Question

The figure shows how the stream of water emerging from a faucet necks down as it falls. The area changes from ${A_0}$ to $A$ through a fall of $h$ . Find the rate at which the water flows from the tap.

Answer 1

We observe that the stream of water gets narrower as it emerges from the tap. The amount of water flowing through a cross-section of the stream of water per unit time at any point will remain constant. The amount of water flowing through the stream depends on the area of cross-section of the stream and the speed of the flow. This gives rise to the continuity equation. The energy of the stream of water remains constant.

Formulas used:
-The continuity equation for the steady flow of a fluid is given by, ${\rho _1}{A_1}{v_1} = {\rho _2}{A_2}{v_2}$ where ${\rho _1}$ , ${A_1}$ and ${v_1}$ are the density, cross-sectional area and velocity of the fluid respectively at the one point of the flow and ${\rho _2}$ , ${A_2}$ and ${v_2}$ are the density, cross-sectional area and velocity of the fluid respectively at another point in the flow.
-The change in potential energy per unit volume at height $h$ is given by, $\Delta U = \rho gh$ where $\rho$ is the density of the fluid and $g$ is the acceleration due to gravity.
-The change in kinetic energy per unit volume for a stream of water is given by, $\Delta K = \dfrac{1}{2}\left( {{v_2}^2 - {v_1}^2} \right)$ where ${v_2}$ and ${v_1}$ are the velocities of the flow at points 2 and 1 respectively.

Complete step by step answer.
Step 1: Sketch the stream of water emerging from the tap with its parameters.

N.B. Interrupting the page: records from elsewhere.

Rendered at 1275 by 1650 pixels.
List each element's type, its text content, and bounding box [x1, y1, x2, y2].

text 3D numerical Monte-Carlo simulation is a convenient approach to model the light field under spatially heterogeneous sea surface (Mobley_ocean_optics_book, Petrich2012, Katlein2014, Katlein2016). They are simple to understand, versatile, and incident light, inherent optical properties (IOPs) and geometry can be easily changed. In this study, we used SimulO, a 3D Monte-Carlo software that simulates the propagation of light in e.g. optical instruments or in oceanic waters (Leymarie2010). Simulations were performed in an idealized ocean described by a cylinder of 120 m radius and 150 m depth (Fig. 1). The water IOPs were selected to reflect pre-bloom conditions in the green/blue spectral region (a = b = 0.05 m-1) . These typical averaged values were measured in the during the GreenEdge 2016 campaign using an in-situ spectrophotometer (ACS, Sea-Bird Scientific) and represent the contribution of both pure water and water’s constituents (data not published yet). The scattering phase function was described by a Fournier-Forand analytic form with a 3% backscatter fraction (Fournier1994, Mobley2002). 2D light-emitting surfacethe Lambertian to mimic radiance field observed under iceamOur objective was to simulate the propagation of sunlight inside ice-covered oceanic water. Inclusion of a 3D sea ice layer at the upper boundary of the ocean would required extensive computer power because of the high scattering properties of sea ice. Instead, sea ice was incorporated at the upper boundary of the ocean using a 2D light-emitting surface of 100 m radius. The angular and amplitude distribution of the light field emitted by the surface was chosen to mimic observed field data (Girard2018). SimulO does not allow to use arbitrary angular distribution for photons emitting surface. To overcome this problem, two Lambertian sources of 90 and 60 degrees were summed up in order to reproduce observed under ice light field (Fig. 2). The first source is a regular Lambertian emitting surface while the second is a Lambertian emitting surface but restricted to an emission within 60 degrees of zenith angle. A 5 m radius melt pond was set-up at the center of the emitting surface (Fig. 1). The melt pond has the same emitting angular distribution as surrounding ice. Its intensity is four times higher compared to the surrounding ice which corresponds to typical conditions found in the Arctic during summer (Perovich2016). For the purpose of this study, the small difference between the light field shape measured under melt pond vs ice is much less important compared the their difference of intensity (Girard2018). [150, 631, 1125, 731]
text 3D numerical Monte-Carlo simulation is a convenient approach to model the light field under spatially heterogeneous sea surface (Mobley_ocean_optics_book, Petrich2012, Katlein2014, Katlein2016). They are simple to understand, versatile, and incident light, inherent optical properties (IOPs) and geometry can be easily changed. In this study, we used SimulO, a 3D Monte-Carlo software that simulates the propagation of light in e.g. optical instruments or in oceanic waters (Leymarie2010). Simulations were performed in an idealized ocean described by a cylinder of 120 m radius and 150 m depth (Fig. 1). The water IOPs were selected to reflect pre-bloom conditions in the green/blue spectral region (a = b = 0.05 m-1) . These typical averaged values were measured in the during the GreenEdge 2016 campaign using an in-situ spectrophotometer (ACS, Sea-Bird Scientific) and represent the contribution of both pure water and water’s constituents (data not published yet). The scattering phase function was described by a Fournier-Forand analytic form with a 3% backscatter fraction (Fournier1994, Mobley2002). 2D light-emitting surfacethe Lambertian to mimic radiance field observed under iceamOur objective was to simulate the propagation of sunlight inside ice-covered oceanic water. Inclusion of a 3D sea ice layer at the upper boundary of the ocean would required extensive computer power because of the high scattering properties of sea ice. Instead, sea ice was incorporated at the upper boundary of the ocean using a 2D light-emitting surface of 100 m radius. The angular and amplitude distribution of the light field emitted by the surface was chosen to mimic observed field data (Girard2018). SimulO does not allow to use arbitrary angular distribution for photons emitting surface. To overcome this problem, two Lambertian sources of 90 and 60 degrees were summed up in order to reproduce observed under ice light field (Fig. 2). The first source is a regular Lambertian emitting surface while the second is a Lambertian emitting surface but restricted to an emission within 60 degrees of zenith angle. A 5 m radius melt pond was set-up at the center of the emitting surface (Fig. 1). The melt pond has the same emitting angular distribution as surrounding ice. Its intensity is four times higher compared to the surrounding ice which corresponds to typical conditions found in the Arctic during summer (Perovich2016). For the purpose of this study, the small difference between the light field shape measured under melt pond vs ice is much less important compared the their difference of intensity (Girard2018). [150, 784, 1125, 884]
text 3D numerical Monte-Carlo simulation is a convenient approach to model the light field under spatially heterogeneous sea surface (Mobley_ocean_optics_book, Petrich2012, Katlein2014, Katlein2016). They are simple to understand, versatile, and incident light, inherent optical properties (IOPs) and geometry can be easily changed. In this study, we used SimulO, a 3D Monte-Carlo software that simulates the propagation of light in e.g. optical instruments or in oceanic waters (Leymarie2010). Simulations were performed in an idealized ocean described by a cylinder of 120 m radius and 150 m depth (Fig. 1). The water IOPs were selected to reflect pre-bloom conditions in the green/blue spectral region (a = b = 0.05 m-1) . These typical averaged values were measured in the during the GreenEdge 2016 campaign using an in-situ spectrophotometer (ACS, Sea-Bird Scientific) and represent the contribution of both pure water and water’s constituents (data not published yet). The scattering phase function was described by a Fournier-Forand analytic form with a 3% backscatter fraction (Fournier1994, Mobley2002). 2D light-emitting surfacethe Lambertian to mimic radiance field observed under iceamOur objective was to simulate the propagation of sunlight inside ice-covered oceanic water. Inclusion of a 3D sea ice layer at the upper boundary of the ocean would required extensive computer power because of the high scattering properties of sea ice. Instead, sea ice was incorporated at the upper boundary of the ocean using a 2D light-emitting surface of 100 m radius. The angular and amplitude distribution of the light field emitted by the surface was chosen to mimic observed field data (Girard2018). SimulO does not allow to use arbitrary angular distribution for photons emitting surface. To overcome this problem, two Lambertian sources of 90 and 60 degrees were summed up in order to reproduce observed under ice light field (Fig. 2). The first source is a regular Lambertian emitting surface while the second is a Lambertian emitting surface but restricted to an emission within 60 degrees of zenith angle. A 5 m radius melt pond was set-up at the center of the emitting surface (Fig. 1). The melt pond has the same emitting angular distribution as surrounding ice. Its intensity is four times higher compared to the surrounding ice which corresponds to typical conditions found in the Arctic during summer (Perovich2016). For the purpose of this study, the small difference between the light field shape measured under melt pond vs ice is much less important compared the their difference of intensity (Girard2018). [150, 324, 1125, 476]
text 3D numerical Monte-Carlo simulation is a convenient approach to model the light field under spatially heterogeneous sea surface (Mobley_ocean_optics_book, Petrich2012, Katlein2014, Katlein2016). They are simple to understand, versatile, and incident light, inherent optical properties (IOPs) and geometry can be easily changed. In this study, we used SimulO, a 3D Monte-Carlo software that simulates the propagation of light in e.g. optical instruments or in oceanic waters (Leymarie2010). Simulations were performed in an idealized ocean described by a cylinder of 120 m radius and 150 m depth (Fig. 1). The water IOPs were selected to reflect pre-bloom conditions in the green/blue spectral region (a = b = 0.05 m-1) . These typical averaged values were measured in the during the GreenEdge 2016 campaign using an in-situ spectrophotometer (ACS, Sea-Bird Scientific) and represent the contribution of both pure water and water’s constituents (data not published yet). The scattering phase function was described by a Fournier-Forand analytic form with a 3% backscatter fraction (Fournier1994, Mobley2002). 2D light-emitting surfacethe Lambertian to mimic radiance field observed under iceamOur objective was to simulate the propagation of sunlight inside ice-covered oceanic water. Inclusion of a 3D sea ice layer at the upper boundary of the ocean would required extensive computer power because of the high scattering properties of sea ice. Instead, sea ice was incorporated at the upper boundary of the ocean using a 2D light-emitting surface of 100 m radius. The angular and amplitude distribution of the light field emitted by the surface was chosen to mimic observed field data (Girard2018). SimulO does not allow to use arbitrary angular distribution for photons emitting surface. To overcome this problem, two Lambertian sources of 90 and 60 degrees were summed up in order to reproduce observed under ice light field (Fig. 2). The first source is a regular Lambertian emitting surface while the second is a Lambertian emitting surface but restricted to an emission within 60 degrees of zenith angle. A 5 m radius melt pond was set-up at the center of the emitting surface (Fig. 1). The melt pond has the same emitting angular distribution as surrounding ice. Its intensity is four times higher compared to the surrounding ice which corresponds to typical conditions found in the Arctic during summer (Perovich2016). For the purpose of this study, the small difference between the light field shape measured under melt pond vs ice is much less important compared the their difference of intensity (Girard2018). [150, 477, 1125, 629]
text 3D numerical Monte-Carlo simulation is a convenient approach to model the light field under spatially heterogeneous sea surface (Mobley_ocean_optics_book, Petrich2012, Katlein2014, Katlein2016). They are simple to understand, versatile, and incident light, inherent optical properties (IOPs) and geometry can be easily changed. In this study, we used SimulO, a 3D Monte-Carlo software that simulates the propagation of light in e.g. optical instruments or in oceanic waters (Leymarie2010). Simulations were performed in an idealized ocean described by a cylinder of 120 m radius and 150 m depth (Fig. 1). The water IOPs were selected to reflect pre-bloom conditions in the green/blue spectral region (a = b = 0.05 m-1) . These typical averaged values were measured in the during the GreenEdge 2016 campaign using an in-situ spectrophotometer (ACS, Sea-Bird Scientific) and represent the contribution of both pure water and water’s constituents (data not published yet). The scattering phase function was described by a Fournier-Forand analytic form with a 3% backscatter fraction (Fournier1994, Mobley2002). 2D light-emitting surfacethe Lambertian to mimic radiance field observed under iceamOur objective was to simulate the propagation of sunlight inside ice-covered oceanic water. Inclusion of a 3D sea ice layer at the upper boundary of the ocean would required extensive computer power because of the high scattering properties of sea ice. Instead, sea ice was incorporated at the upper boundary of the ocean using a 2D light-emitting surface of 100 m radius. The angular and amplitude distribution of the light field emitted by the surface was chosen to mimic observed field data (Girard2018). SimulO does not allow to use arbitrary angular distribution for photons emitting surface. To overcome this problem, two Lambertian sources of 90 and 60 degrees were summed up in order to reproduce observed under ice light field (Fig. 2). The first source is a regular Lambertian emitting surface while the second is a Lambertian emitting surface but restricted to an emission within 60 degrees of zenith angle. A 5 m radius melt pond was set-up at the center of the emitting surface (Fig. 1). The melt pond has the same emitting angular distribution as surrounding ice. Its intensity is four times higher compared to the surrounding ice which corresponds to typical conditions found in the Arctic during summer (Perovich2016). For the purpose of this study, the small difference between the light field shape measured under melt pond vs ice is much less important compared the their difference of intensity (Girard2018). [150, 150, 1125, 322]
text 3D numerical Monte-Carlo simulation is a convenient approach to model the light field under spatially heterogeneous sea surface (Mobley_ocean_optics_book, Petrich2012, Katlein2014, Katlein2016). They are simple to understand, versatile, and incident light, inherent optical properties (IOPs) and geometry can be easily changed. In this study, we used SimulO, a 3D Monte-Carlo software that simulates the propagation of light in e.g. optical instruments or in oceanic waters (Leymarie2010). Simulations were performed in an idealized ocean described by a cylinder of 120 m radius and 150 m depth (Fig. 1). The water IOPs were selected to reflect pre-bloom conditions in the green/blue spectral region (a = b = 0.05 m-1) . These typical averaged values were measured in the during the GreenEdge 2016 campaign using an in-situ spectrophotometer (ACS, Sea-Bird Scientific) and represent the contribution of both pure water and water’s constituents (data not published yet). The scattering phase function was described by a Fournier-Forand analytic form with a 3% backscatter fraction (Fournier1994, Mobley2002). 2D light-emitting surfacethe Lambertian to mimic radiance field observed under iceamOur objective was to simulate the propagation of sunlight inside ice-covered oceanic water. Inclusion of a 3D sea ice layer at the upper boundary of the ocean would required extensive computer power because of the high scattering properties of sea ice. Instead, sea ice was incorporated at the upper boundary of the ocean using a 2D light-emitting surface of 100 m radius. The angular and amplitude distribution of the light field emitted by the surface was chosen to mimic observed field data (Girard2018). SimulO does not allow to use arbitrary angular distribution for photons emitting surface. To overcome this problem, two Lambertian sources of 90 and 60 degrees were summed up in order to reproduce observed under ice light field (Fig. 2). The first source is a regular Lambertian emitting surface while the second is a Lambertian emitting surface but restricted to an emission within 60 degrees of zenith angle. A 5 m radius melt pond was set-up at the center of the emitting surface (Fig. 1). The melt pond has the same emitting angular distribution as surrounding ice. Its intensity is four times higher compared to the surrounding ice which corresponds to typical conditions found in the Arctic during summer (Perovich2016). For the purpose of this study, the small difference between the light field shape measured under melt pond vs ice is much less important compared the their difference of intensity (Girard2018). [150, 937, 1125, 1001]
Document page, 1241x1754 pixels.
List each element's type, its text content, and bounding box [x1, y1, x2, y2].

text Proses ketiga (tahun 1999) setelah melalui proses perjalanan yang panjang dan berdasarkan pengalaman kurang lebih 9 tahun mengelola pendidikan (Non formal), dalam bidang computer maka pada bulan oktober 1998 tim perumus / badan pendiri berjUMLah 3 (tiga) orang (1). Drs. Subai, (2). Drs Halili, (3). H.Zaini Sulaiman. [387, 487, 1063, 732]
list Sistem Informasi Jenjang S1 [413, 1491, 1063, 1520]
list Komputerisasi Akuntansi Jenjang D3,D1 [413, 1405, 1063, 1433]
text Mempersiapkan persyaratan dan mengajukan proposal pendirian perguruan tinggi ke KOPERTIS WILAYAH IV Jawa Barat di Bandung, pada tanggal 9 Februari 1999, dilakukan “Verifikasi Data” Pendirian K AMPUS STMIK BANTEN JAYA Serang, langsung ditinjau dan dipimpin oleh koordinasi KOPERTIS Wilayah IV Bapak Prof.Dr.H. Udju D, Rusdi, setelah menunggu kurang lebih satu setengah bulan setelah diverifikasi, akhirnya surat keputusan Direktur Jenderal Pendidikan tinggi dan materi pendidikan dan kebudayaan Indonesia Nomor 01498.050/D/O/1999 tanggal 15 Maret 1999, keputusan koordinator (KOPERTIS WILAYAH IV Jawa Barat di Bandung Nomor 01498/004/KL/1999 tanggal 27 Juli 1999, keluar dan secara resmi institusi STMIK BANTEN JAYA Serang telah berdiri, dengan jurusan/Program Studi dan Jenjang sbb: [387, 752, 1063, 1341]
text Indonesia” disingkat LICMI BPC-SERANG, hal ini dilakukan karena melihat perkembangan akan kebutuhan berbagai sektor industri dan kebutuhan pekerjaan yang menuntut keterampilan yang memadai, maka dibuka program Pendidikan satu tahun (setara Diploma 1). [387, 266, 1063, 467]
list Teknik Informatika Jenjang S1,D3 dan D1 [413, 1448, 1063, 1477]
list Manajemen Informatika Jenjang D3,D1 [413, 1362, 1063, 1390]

In the above figure, the area of cross-section of the stream at the opening of the tap is ${A_0}$ and at a height $h$ from the opening it is $A$ .
Also, the velocities of the flow at the opening of the tap is ${v_0}$ . The velocity of the water at a point at a distance of $h$from the opening of the tap is $v$ .
Step 2: Express the continuity equation for the flow of water from the tap.
The continuity equation for water flowing through a tap is given by, ${A_0}{v_0} = Av$ ------- (1)
where ${A_0}$ and ${v_0}$ are the cross-sectional area and velocity of the stream respectively at the opening of the tap while $A$ and $v$ are the cross-sectional area and velocity of the stream respectively at a height $h$ from the opening.
Step 3: Express the relation for the velocity of the liquid through a fall of height $h$ .
Since energy is constant, the change in potential energy per unit volume at a height $h$ from the ground is equal to the change in kinetic energy per unit volume of the stream of water.
i.e., $\Delta U = \Delta K$ or $\rho gh = \dfrac{1}{2}\left( {{v^2} - {v_0}^2} \right)$ --------- (2)
On rearranging equation (2) we get, ${v^2} = {v_0}^2 + 2gh$ --------- (3)
Step 4: Using equations (1) and (3) obtain a relation for the rate at which the water flows from the tap ${v_0}$ .
Equation (1) gives ${A_0}{v_0} = Av$ and equation (3) gives ${v^2} = {v_0}^2 + 2gh$ .
On squaring equation (1) it becomes ${A_0}^2{v_0}^2 = {A^2}{v^2}$ -------- (4)
Substituting equation (3) in (4) we get, ${A_0}^2{v_0}^2 = {A^2}\left( {{v_0}^2 + 2gh} \right)$
On expanding the bracket and grouping similar terms we get, ${v_0}^2\left( {{A_0}^2 - {A^2}} \right) = {A^2}2gh$ or ${v_0}^2 = \dfrac{{{A^2}2gh}}{{\left( {{A_0}^2 - {A^2}} \right)}}$
Taking the square root of the above equation we get, ${v_0} = \sqrt {\dfrac{{{A^2}2gh}}{{{A_0}^2 - {A^2}}}}$
So the rate at which the water flows from the tap is ${v_0} = \sqrt {\dfrac{{{A^2}2gh}}{{{A_0}^2 - {A^2}}}}$

Note: Here, a transfer of energy takes place i.e., the potential energy of the water gets converted to kinetic energy. The density of the water remains the same so we neglect the density term $\rho$ while writing the equation of continuity for the flow of water as equation (1).